Santa Barbara County – The California Highway Patrol Air Units routinely fly above state highways looking for issues that may need attention by patrol units traveling on the ground. The safety of those air crews—and of people on the ground below their flight patterns—depends upon clear visibility and operational control of those high-flying aircraft.
When individuals on the ground take it upon themselves to target aircraft with high-power laser beams, regardless of their intent, safety is jeopardized and a federal offense is committed.

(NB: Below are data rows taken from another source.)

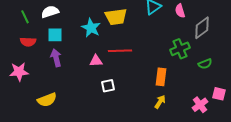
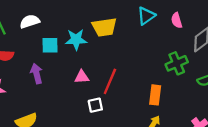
cyan star: (91, 28) -> (76, 40), turned -30
cyan square: (55, 35) -> (50, 45), moved
red line: (120, 51) -> (110, 81), moved, turned -65

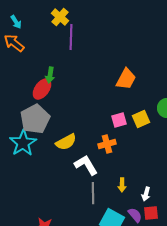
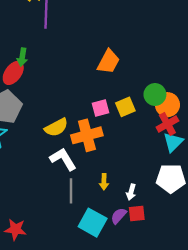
yellow semicircle: (66, 142) -> (56, 127), moved
orange cross: (107, 144) -> (87, 135), size x1.5
purple semicircle: (135, 215) -> (119, 216), turned -98

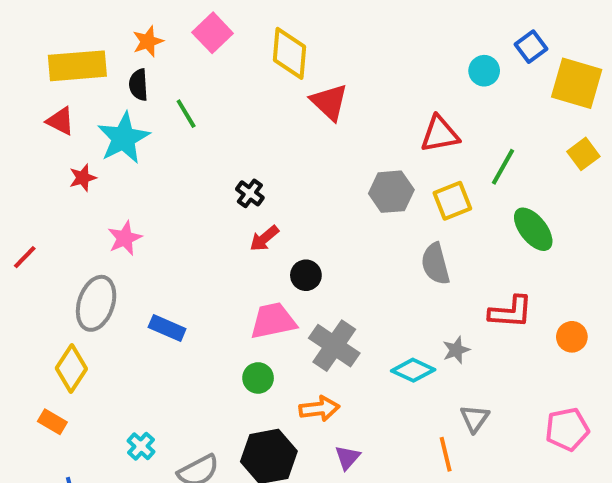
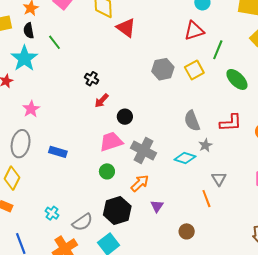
red triangle: (440, 134) -> (194, 31), moved
gray semicircle: (435, 264) -> (192, 121), moved
orange arrow: (319, 409) -> (140, 183), turned -30

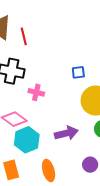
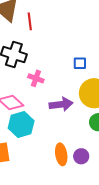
purple arrow: (66, 133) -> (61, 104), moved
orange ellipse: (49, 171) -> (61, 154), moved

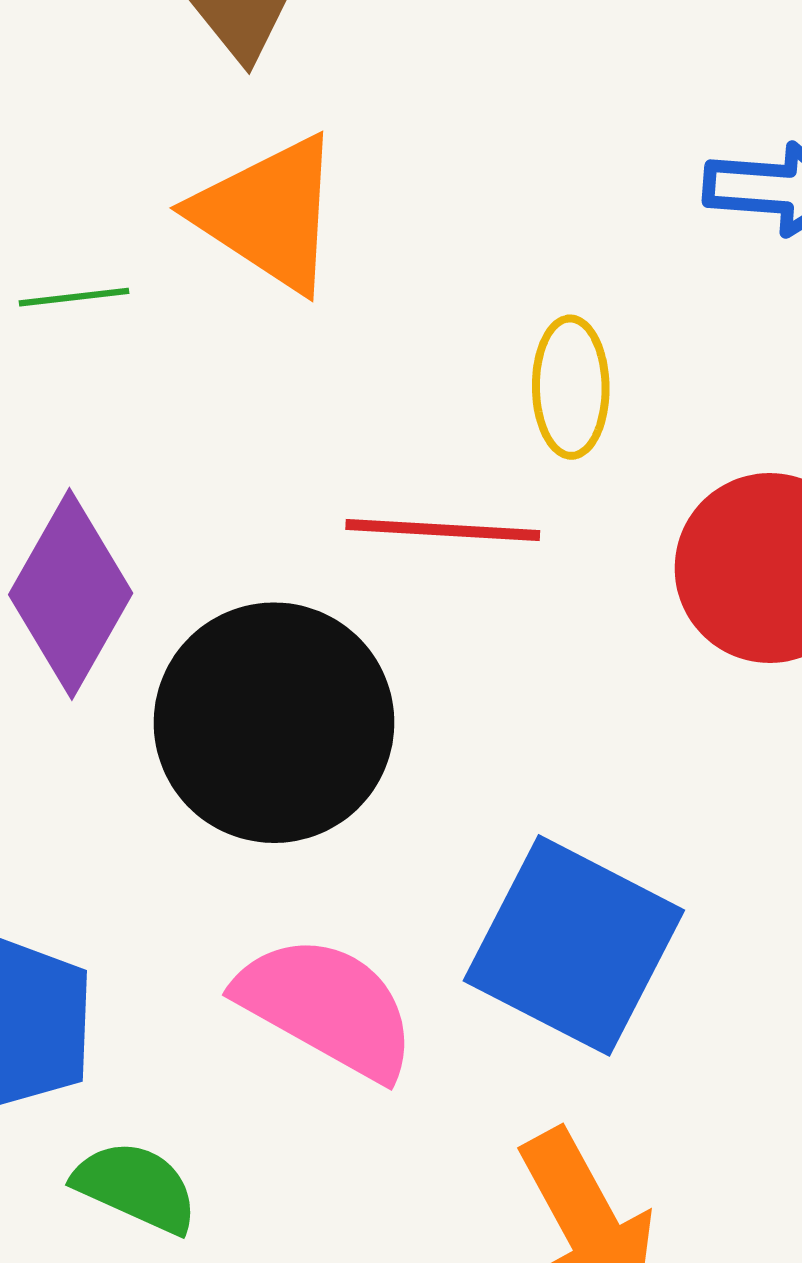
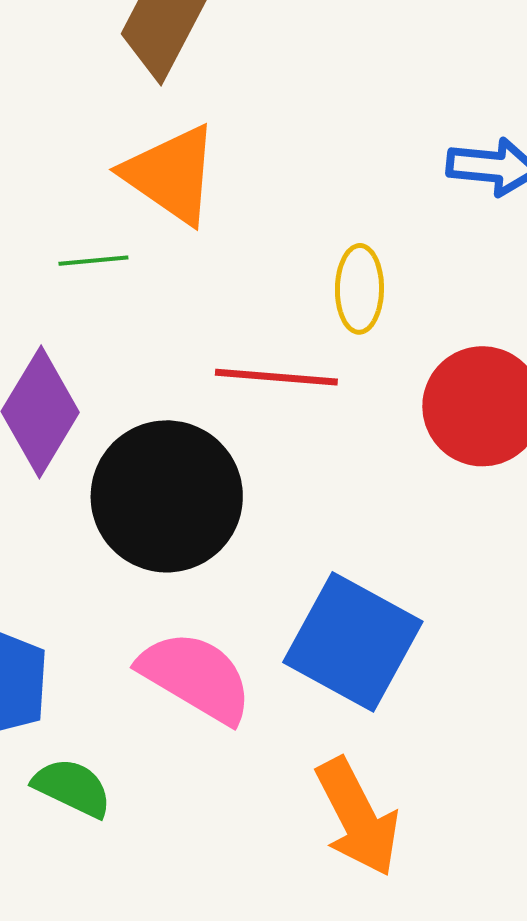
green line: (74, 297) -> (93, 261), moved

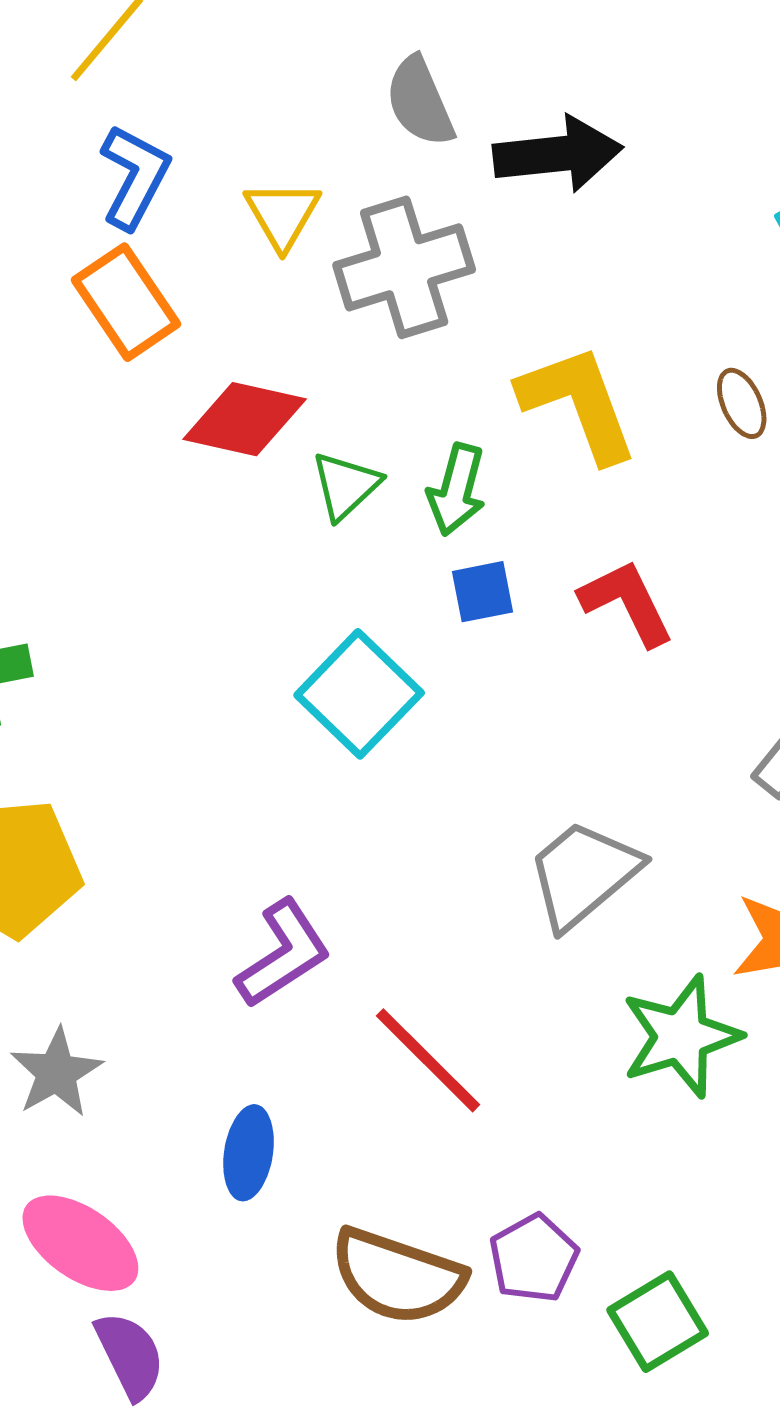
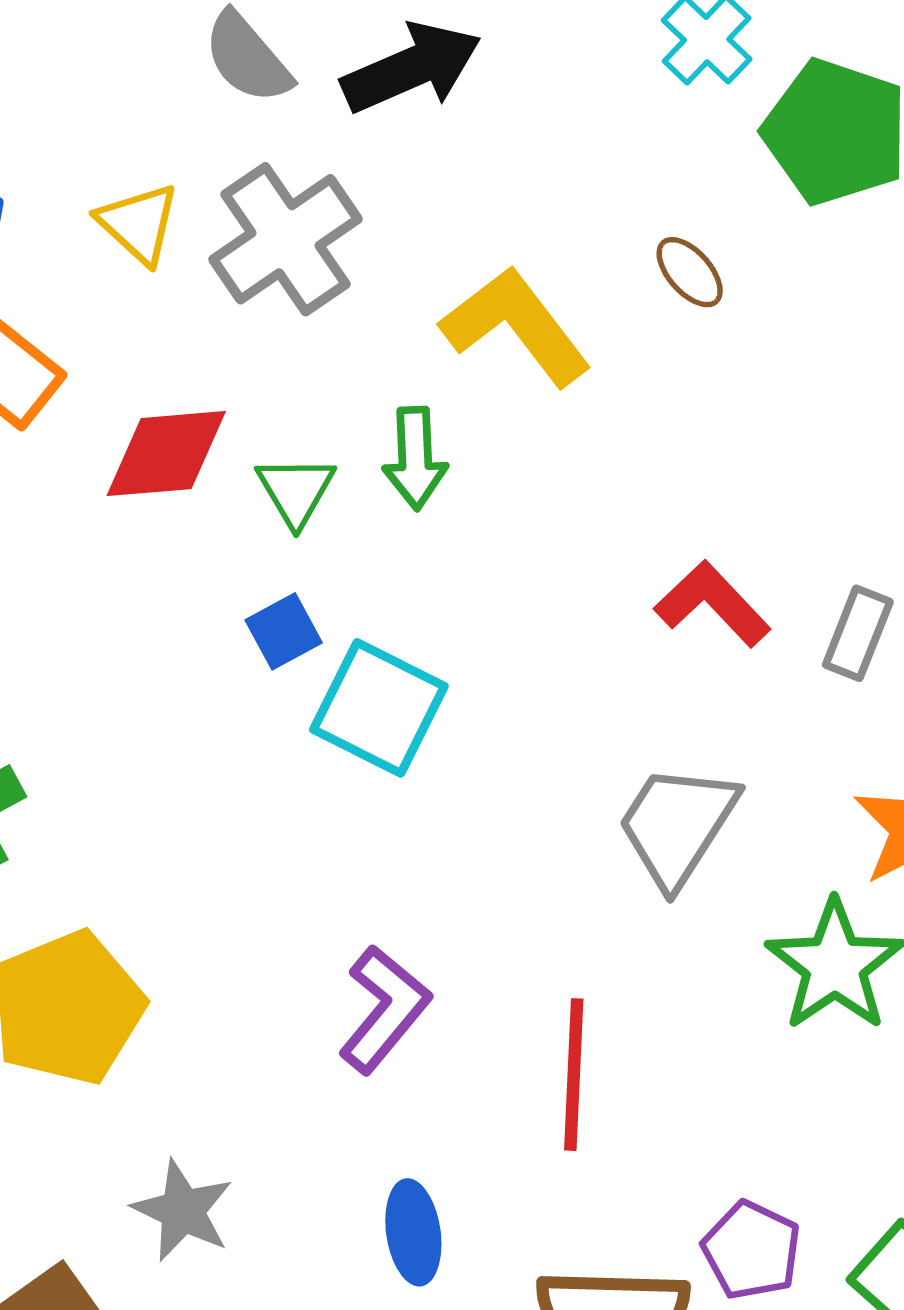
blue square: (482, 592) -> (284, 631), moved
red L-shape: (627, 603) -> (713, 604), moved
red line: (428, 1060) -> (574, 1075), turned 65

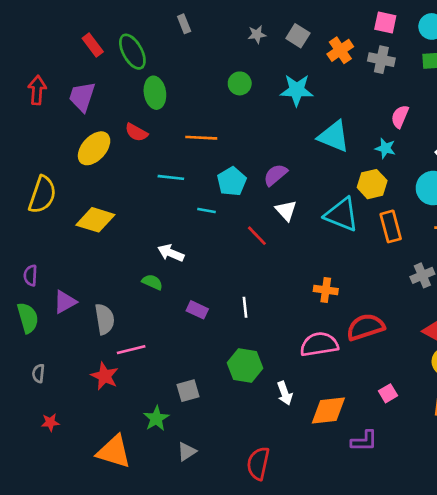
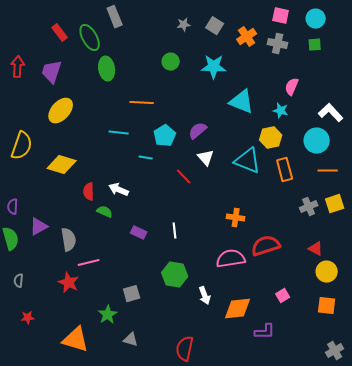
gray rectangle: (184, 24) -> (115, 17), moved, size x1.5
red semicircle: (136, 132) -> (89, 192), moved, turned 60
gray triangle: (187, 452) -> (131, 340), turned 49

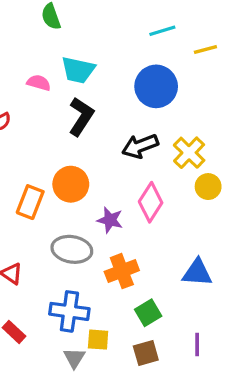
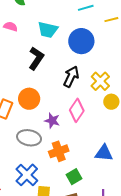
cyan trapezoid: (78, 70) -> (48, 30), moved
pink semicircle: (39, 83) -> (11, 27), moved
black arrow: (140, 146) -> (71, 77), turned 135
blue cross: (69, 311) -> (27, 175), turned 35

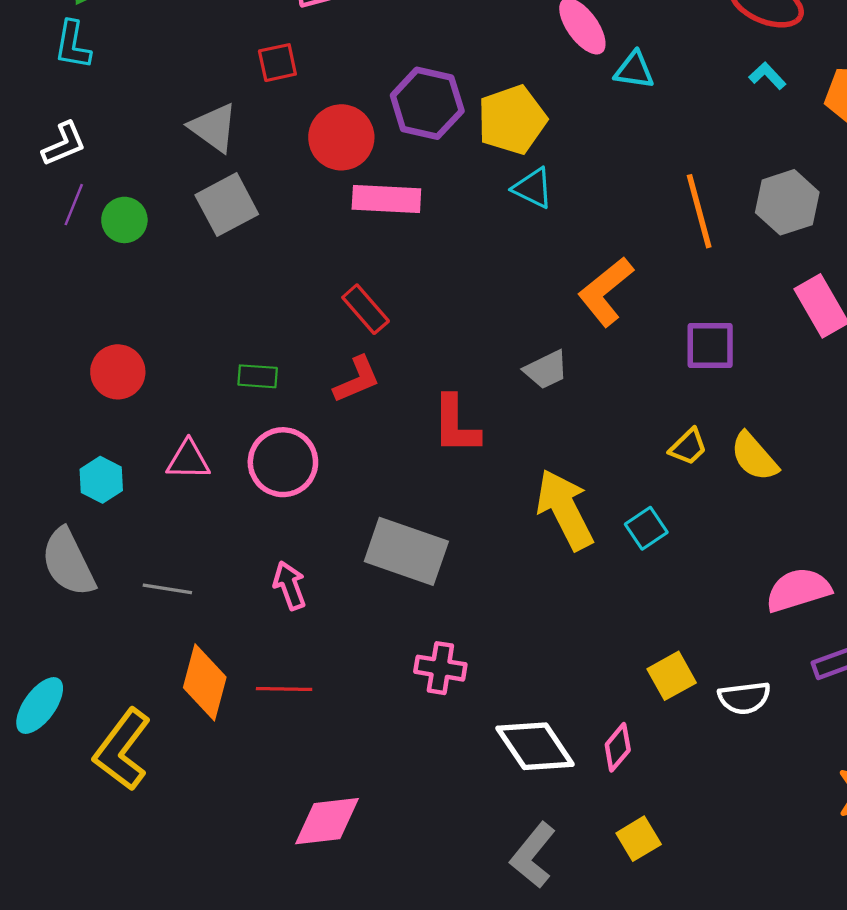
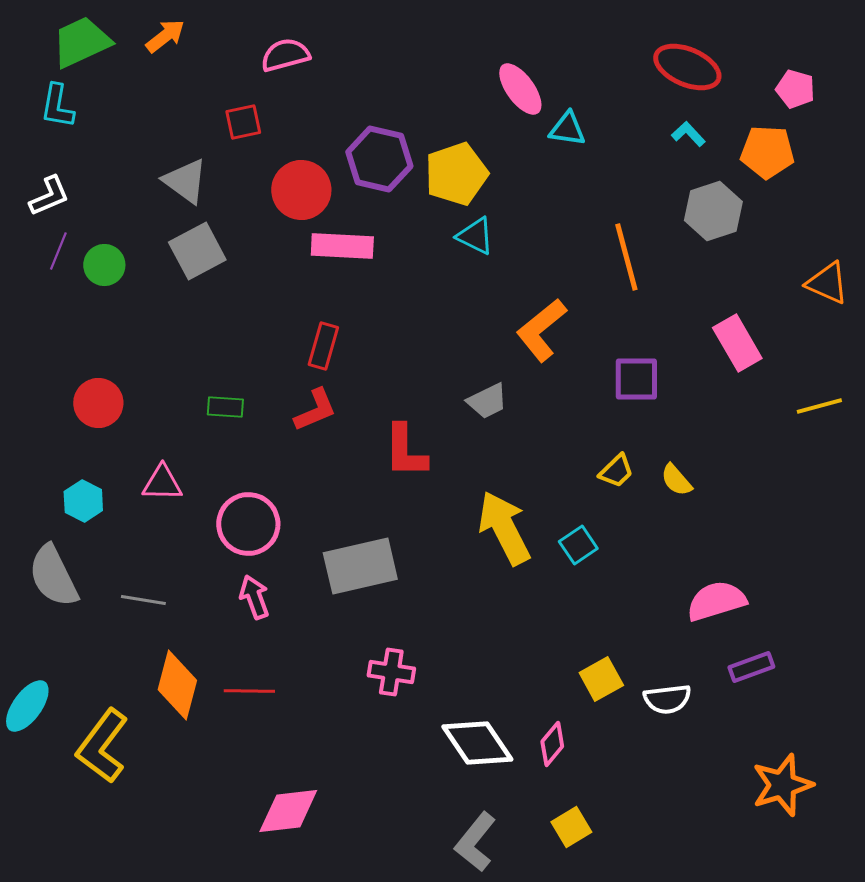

According to Santa Barbara County Sheriff’s Department Information Officer Raquel Zick, pointing a laser at overhead aircraft is a crime that carries “a maximum sentence of five years in prison” along with a $25,000 fine.
Maybe 51-year-old Santa Maria resident Zammy Castellanos wasn’t aware of the crime he committed when, on the night of February 28th, he struck a CHP plane flying a multi-agency operation in concert with the Santa Barbara County Sheriff’s Department “multiple times” with a high-powered green laser. The blinding light of the laser beam forced the pilot to abandon their support operation and “to divert course to minimize the impact of the laser on the crew.”
Several hours later, CHP units identified the location and source of the laser beam and descended on a residence where they found Castellanos. He was promptly taken into custody and transported to San Luis Obispo County Jail where he was booked on a felony charge of malicious discharge of a laser at an occupied aircraft, with his bail set at $20,000.